What you are asked to do: Quote the listing below word for word, leaving out the pictures.

Dataset items:
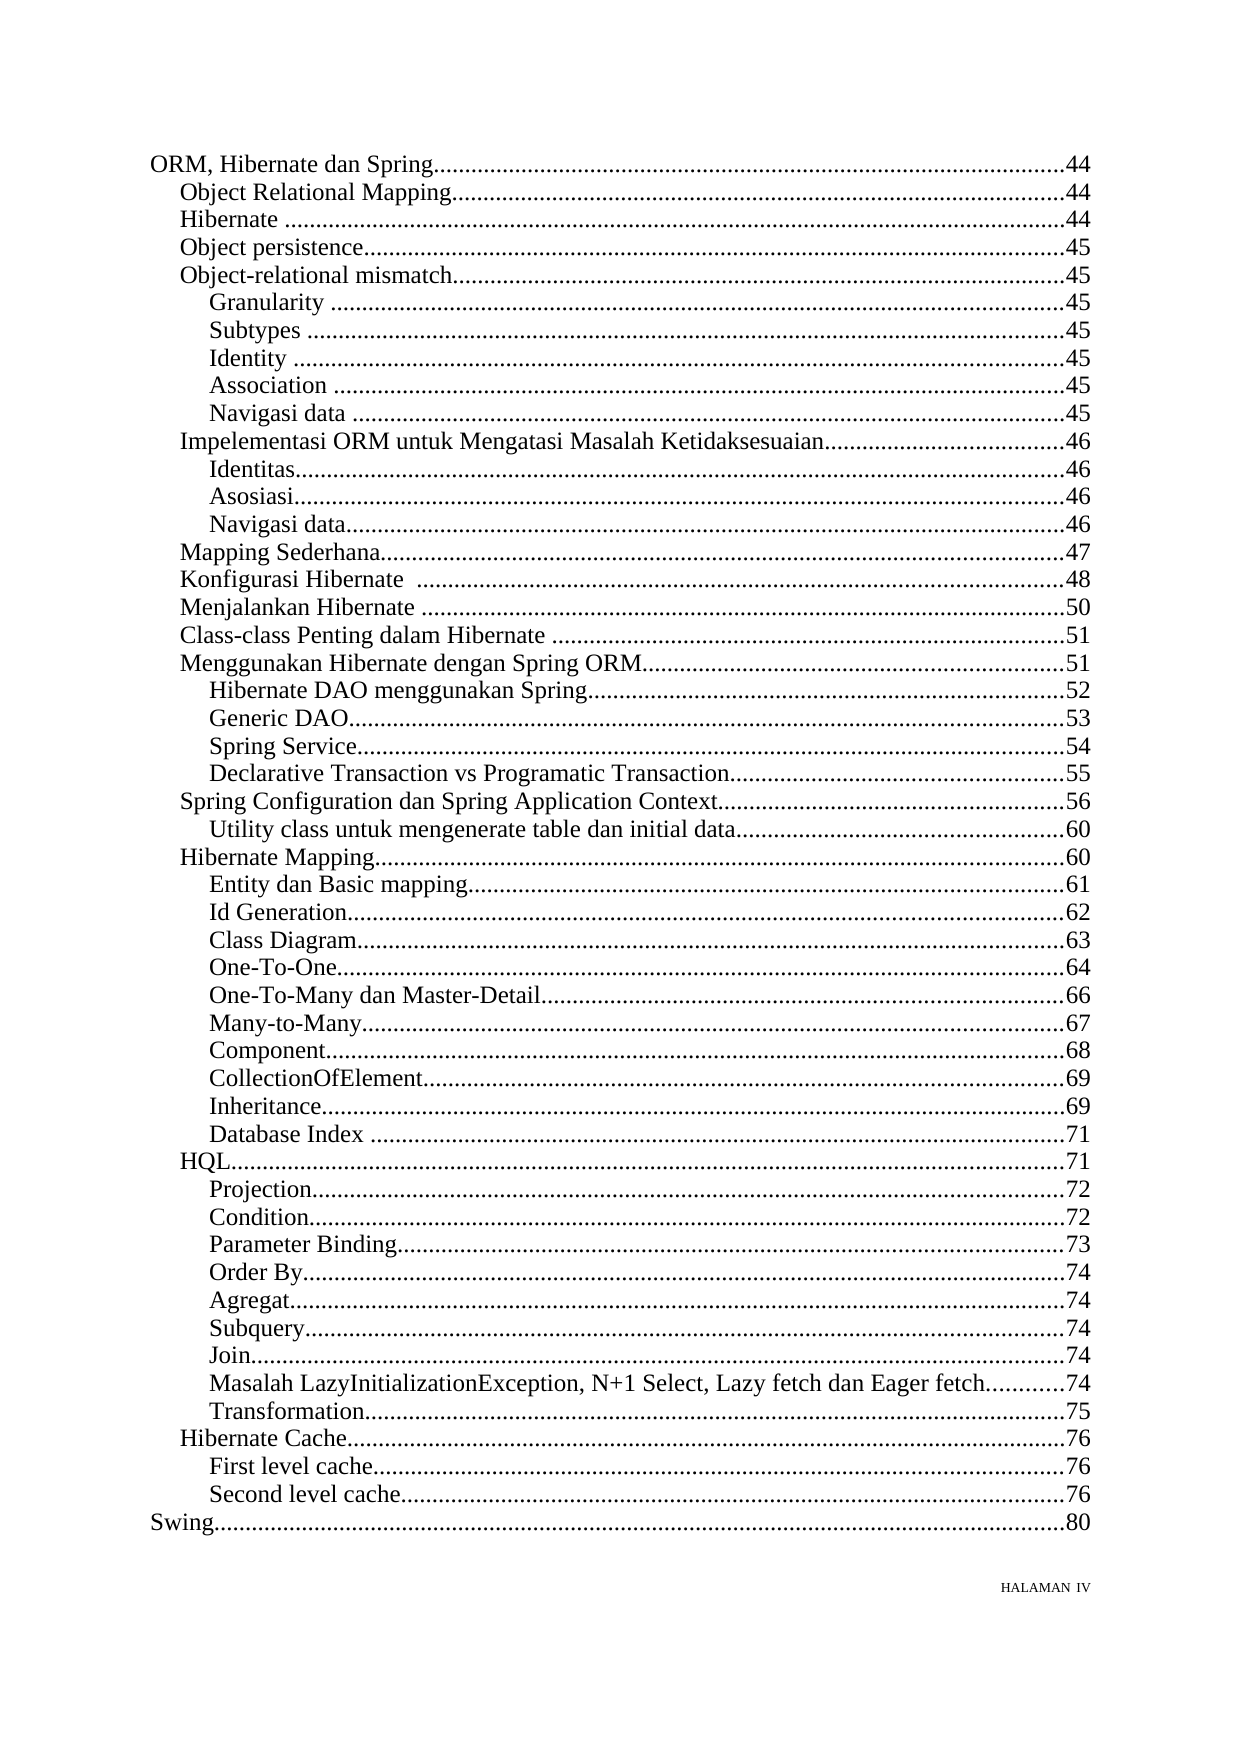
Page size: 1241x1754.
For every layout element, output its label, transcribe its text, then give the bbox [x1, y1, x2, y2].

text Impelementasi ORM untuk Mengatasi Masalah Ketidaksesuaian 46 [179, 427, 1091, 455]
text One-To-Many dan Master-Detail 66 [209, 981, 1091, 1009]
text One-To-One 64 [209, 953, 1091, 981]
text Object persistence 45 [179, 233, 1091, 261]
text Spring Configuration dan Spring Application Context 56 [179, 787, 1091, 815]
text HQL 71 [179, 1147, 1091, 1175]
text Mapping Sederhana 47 [179, 538, 1091, 566]
text Generic DAO 53 [209, 704, 1091, 732]
text Navigasi data 45 [209, 399, 1091, 427]
text Utility class untuk mengenerate table dan initial data 60 [209, 815, 1091, 843]
text Join 74 [209, 1341, 1091, 1369]
text Hibernate Mapping 60 [179, 843, 1091, 870]
text CollectionOfElement 69 [209, 1064, 1091, 1092]
text Hibernate Cache 76 [179, 1424, 1091, 1452]
text Many-to-Many 67 [209, 1009, 1091, 1037]
text Subquery 74 [209, 1314, 1091, 1341]
text Database Index 71 [209, 1120, 1091, 1147]
text Swing 80 [150, 1508, 1091, 1535]
text Subtypes 45 [209, 316, 1091, 344]
text Condition 72 [209, 1203, 1091, 1231]
text Spring Service 54 [209, 732, 1091, 759]
text Declarative Transaction vs Programatic Transaction 55 [209, 759, 1091, 787]
text Hibernate DAO menggunakan Spring 52 [209, 676, 1091, 704]
text Order By 74 [209, 1258, 1091, 1286]
text First level cache 76 [209, 1452, 1091, 1480]
text Object-relational mismatch 45 [179, 261, 1091, 288]
text Parameter Binding 73 [209, 1231, 1091, 1258]
text Identity 45 [209, 344, 1091, 372]
text Inheritance 69 [209, 1092, 1091, 1120]
text Projection 72 [209, 1175, 1091, 1203]
text Asosiasi 46 [209, 482, 1091, 510]
text ORM, Hibernate dan Spring 44 [150, 150, 1091, 178]
text Second level cache 76 [209, 1480, 1091, 1508]
text Transformation 75 [209, 1397, 1091, 1424]
text Association 45 [209, 372, 1091, 399]
text Agregat 74 [209, 1286, 1091, 1314]
text Navigasi data 46 [209, 510, 1091, 538]
text Entity dan Basic mapping 61 [209, 870, 1091, 898]
text Class-class Penting dalam Hibernate 51 [179, 621, 1091, 649]
text Object Relational Mapping 44 [179, 178, 1091, 205]
text Menggunakan Hibernate dengan Spring ORM 51 [179, 649, 1091, 676]
text Id Generation 62 [209, 898, 1091, 926]
text Identitas 46 [209, 455, 1091, 482]
text Hibernate 44 [179, 205, 1091, 233]
text Konfigurasi Hibernate 48 [179, 566, 1091, 593]
text Component 68 [209, 1037, 1091, 1064]
text Granularity 45 [209, 288, 1091, 316]
text Class Diagram 63 [209, 926, 1091, 953]
text Masalah LazyInitializationException, N+1 Select, Lazy fetch dan Eager fetch 74 [209, 1369, 1091, 1397]
text Menjalankan Hibernate 50 [179, 593, 1091, 621]
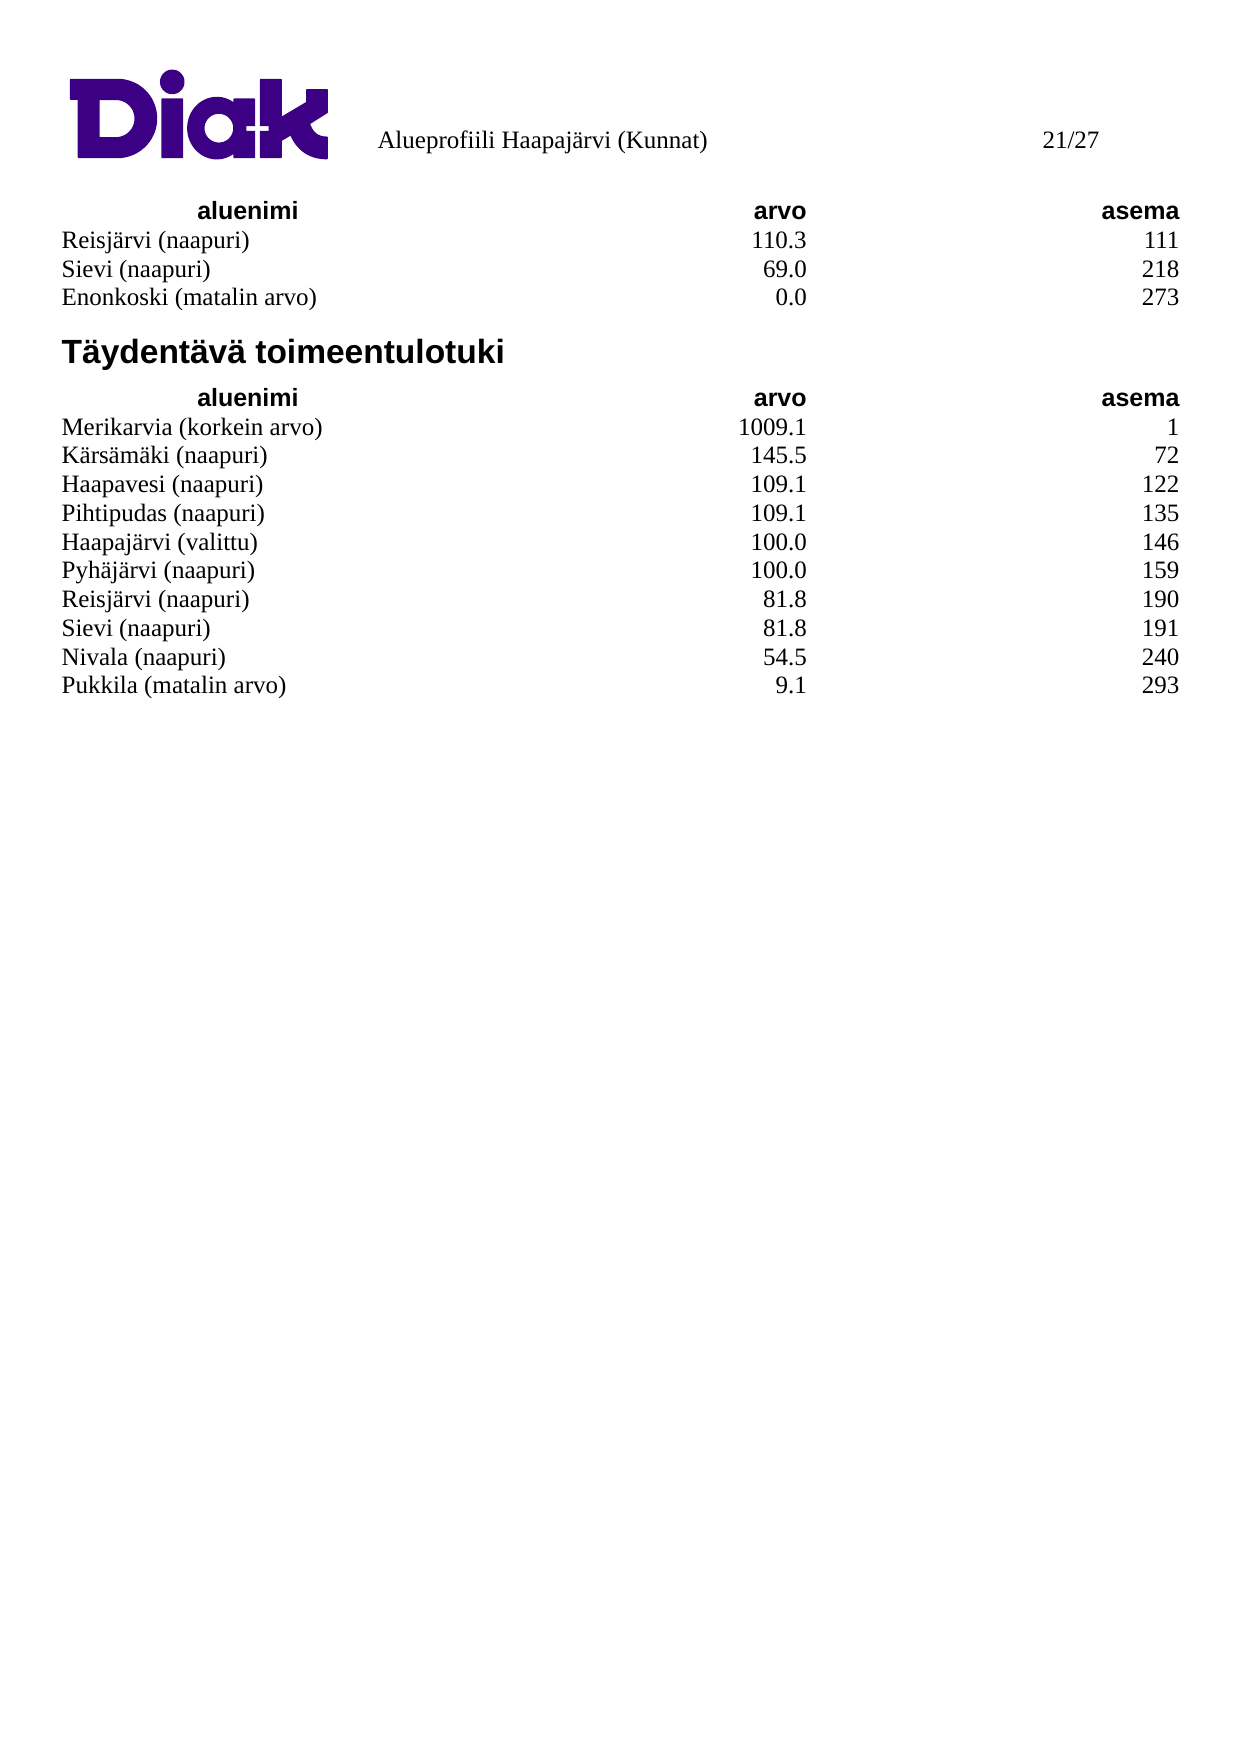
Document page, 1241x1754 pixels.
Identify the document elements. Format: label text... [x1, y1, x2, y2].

table_cell 54.5 [434, 642, 806, 671]
table_cell Enonkoski (matalin arvo) [61, 283, 434, 311]
table_cell 240 [806, 642, 1179, 671]
table_cell 0.0 [434, 283, 806, 311]
table_header asema [806, 196, 1179, 225]
table_cell Pihtipudas (naapuri) [61, 498, 434, 527]
table_header asema [806, 383, 1179, 412]
table_cell Reisjärvi (naapuri) [61, 584, 434, 613]
table_cell Pyhäjärvi (naapuri) [61, 556, 434, 584]
table_cell 218 [806, 254, 1179, 282]
table_header arvo [434, 196, 806, 225]
table_cell 1009.1 [434, 412, 806, 441]
table_cell 109.1 [434, 469, 806, 498]
table_cell 110.3 [434, 225, 806, 254]
table_cell Pukkila (matalin arvo) [61, 671, 434, 699]
table_cell 159 [806, 556, 1179, 584]
table_cell 273 [806, 283, 1179, 311]
table_cell 100.0 [434, 556, 806, 584]
table_cell 135 [806, 498, 1179, 527]
table_cell Haapavesi (naapuri) [61, 469, 434, 498]
table_cell 293 [806, 671, 1179, 699]
table_cell 81.8 [434, 613, 806, 642]
subtitle Täydentävä toimeentulotuki [61, 332, 1179, 371]
table_cell 122 [806, 469, 1179, 498]
table_cell Reisjärvi (naapuri) [61, 225, 434, 254]
table_cell Sievi (naapuri) [61, 254, 434, 282]
table_cell Haapajärvi (valittu) [61, 527, 434, 556]
table_cell Kärsämäki (naapuri) [61, 441, 434, 469]
table_cell 146 [806, 527, 1179, 556]
table_cell 190 [806, 584, 1179, 613]
table_cell 9.1 [434, 671, 806, 699]
table_cell 191 [806, 613, 1179, 642]
table_cell 69.0 [434, 254, 806, 282]
table_cell 145.5 [434, 441, 806, 469]
table_cell 111 [806, 225, 1179, 254]
table_header arvo [434, 383, 806, 412]
table_cell 109.1 [434, 498, 806, 527]
table_cell Nivala (naapuri) [61, 642, 434, 671]
table_header aluenimi [61, 383, 434, 412]
table_cell 1 [806, 412, 1179, 441]
table_cell Merikarvia (korkein arvo) [61, 412, 434, 441]
table_cell 100.0 [434, 527, 806, 556]
table_cell 72 [806, 441, 1179, 469]
table_header aluenimi [61, 196, 434, 225]
table_cell Sievi (naapuri) [61, 613, 434, 642]
table_cell 81.8 [434, 584, 806, 613]
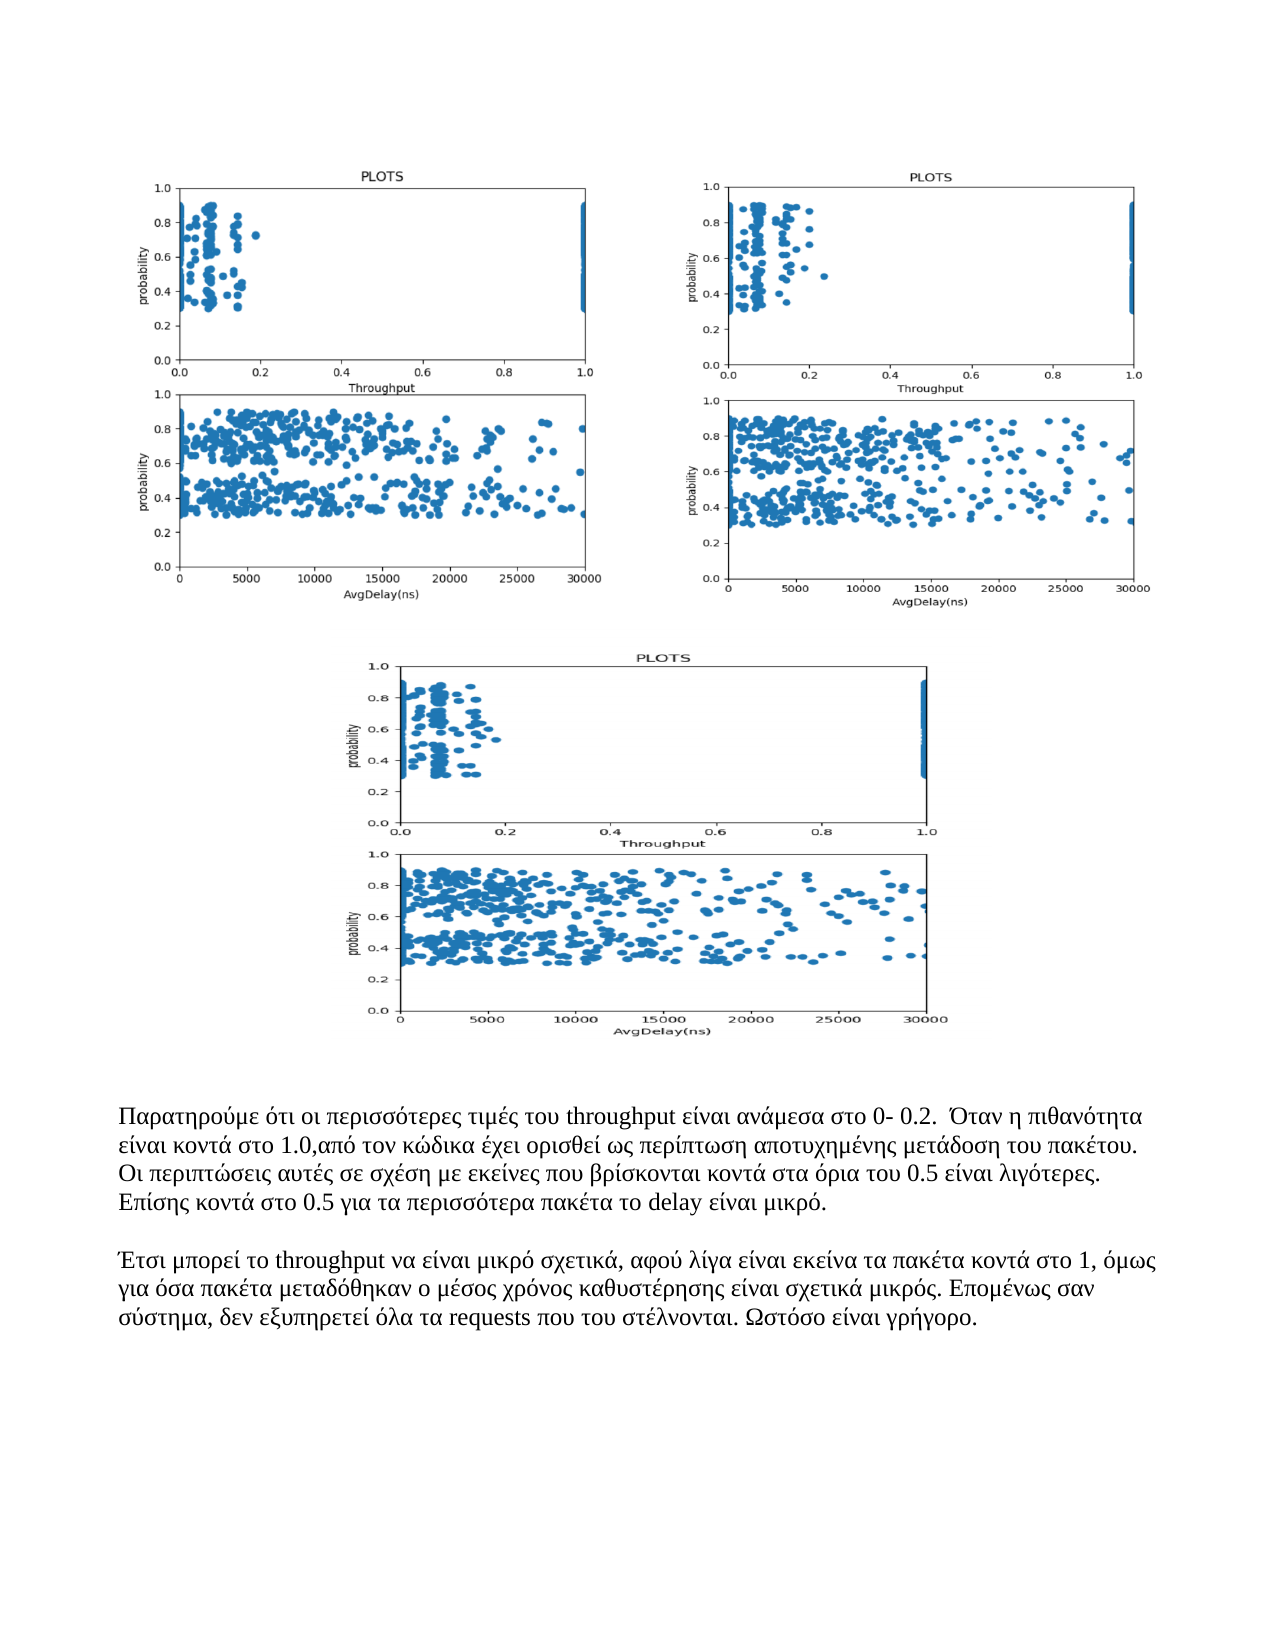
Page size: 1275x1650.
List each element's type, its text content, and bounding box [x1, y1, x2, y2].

Problem solution:
Page size: 1241x1754.
For every layout element, output its label, transcribe its text, then give the bbox [x1, y1, x2, y2].

text Impelementasi ORM untuk Mengatasi Masalah Ketidaksesuaian 46 [179, 427, 1091, 455]
text One-To-Many dan Master-Detail 66 [209, 981, 1091, 1009]
text One-To-One 64 [209, 953, 1091, 981]
text Object persistence 45 [179, 233, 1091, 261]
text Spring Configuration dan Spring Application Context 56 [179, 787, 1091, 815]
text HQL 71 [179, 1147, 1091, 1175]
text Mapping Sederhana 47 [179, 538, 1091, 566]
text Generic DAO 53 [209, 704, 1091, 732]
text Navigasi data 45 [209, 399, 1091, 427]
text Utility class untuk mengenerate table dan initial data 60 [209, 815, 1091, 843]
text Join 74 [209, 1341, 1091, 1369]
text Hibernate Mapping 60 [179, 843, 1091, 870]
text CollectionOfElement 69 [209, 1064, 1091, 1092]
text Hibernate Cache 76 [179, 1424, 1091, 1452]
text Many-to-Many 67 [209, 1009, 1091, 1037]
text Subquery 74 [209, 1314, 1091, 1341]
text Database Index 71 [209, 1120, 1091, 1147]
text Swing 80 [150, 1508, 1091, 1535]
text Subtypes 45 [209, 316, 1091, 344]
text Condition 72 [209, 1203, 1091, 1231]
text Spring Service 54 [209, 732, 1091, 759]
text Declarative Transaction vs Programatic Transaction 55 [209, 759, 1091, 787]
text Hibernate DAO menggunakan Spring 52 [209, 676, 1091, 704]
text Order By 74 [209, 1258, 1091, 1286]
text First level cache 76 [209, 1452, 1091, 1480]
text Object-relational mismatch 45 [179, 261, 1091, 288]
text Parameter Binding 73 [209, 1231, 1091, 1258]
text Identity 45 [209, 344, 1091, 372]
text Inheritance 69 [209, 1092, 1091, 1120]
text Projection 72 [209, 1175, 1091, 1203]
text Asosiasi 46 [209, 482, 1091, 510]
text ORM, Hibernate dan Spring 44 [150, 150, 1091, 178]
text Second level cache 76 [209, 1480, 1091, 1508]
text Transformation 75 [209, 1397, 1091, 1424]
text Association 45 [209, 372, 1091, 399]
text Agregat 74 [209, 1286, 1091, 1314]
text Navigasi data 46 [209, 510, 1091, 538]
text Entity dan Basic mapping 61 [209, 870, 1091, 898]
text Class-class Penting dalam Hibernate 51 [179, 621, 1091, 649]
text Object Relational Mapping 44 [179, 178, 1091, 205]
text Menggunakan Hibernate dengan Spring ORM 51 [179, 649, 1091, 676]
text Id Generation 62 [209, 898, 1091, 926]
text Identitas 46 [209, 455, 1091, 482]
text Hibernate 44 [179, 205, 1091, 233]
text Konfigurasi Hibernate 48 [179, 566, 1091, 593]
text Component 68 [209, 1037, 1091, 1064]
text Granularity 45 [209, 288, 1091, 316]
text Class Diagram 63 [209, 926, 1091, 953]
text Masalah LazyInitializationException, N+1 Select, Lazy fetch dan Eager fetch 74 [209, 1369, 1091, 1397]
text Menjalankan Hibernate 50 [179, 593, 1091, 621]
Document page, 1241x1754 pixels.
Identify the document elements. Format: label text... [x1, y1, x2, y2].

table_cell 54.5 [434, 642, 806, 671]
table_cell Enonkoski (matalin arvo) [61, 283, 434, 311]
table_cell 240 [806, 642, 1179, 671]
table_cell 0.0 [434, 283, 806, 311]
table_header asema [806, 196, 1179, 225]
table_cell Pihtipudas (naapuri) [61, 498, 434, 527]
table_header asema [806, 383, 1179, 412]
table_cell Reisjärvi (naapuri) [61, 584, 434, 613]
table_cell Pyhäjärvi (naapuri) [61, 556, 434, 584]
table_cell 218 [806, 254, 1179, 282]
table_header arvo [434, 196, 806, 225]
table_cell 1009.1 [434, 412, 806, 441]
table_cell 109.1 [434, 469, 806, 498]
table_cell 110.3 [434, 225, 806, 254]
table_cell Pukkila (matalin arvo) [61, 671, 434, 699]
table_cell 159 [806, 556, 1179, 584]
table_cell 273 [806, 283, 1179, 311]
table_cell 100.0 [434, 556, 806, 584]
table_cell 135 [806, 498, 1179, 527]
table_cell Haapavesi (naapuri) [61, 469, 434, 498]
table_cell 293 [806, 671, 1179, 699]
table_cell 81.8 [434, 613, 806, 642]
subtitle Täydentävä toimeentulotuki [61, 332, 1179, 371]
table_cell 122 [806, 469, 1179, 498]
table_cell Reisjärvi (naapuri) [61, 225, 434, 254]
table_cell Sievi (naapuri) [61, 254, 434, 282]
table_cell Haapajärvi (valittu) [61, 527, 434, 556]
table_cell Kärsämäki (naapuri) [61, 441, 434, 469]
table_cell 146 [806, 527, 1179, 556]
table_cell 190 [806, 584, 1179, 613]
table_cell 9.1 [434, 671, 806, 699]
table_cell 191 [806, 613, 1179, 642]
table_cell 69.0 [434, 254, 806, 282]
table_cell 145.5 [434, 441, 806, 469]
table_cell 111 [806, 225, 1179, 254]
table_header arvo [434, 383, 806, 412]
table_cell 109.1 [434, 498, 806, 527]
table_cell Nivala (naapuri) [61, 642, 434, 671]
table_header aluenimi [61, 383, 434, 412]
table_cell 1 [806, 412, 1179, 441]
table_cell Merikarvia (korkein arvo) [61, 412, 434, 441]
table_cell 100.0 [434, 527, 806, 556]
table_cell 72 [806, 441, 1179, 469]
table_header aluenimi [61, 196, 434, 225]
table_cell Sievi (naapuri) [61, 613, 434, 642]
table_cell 81.8 [434, 584, 806, 613]
Page size: 1275x1650.
List each element's type, its text content, and bounding box [x1, y1, x2, y2].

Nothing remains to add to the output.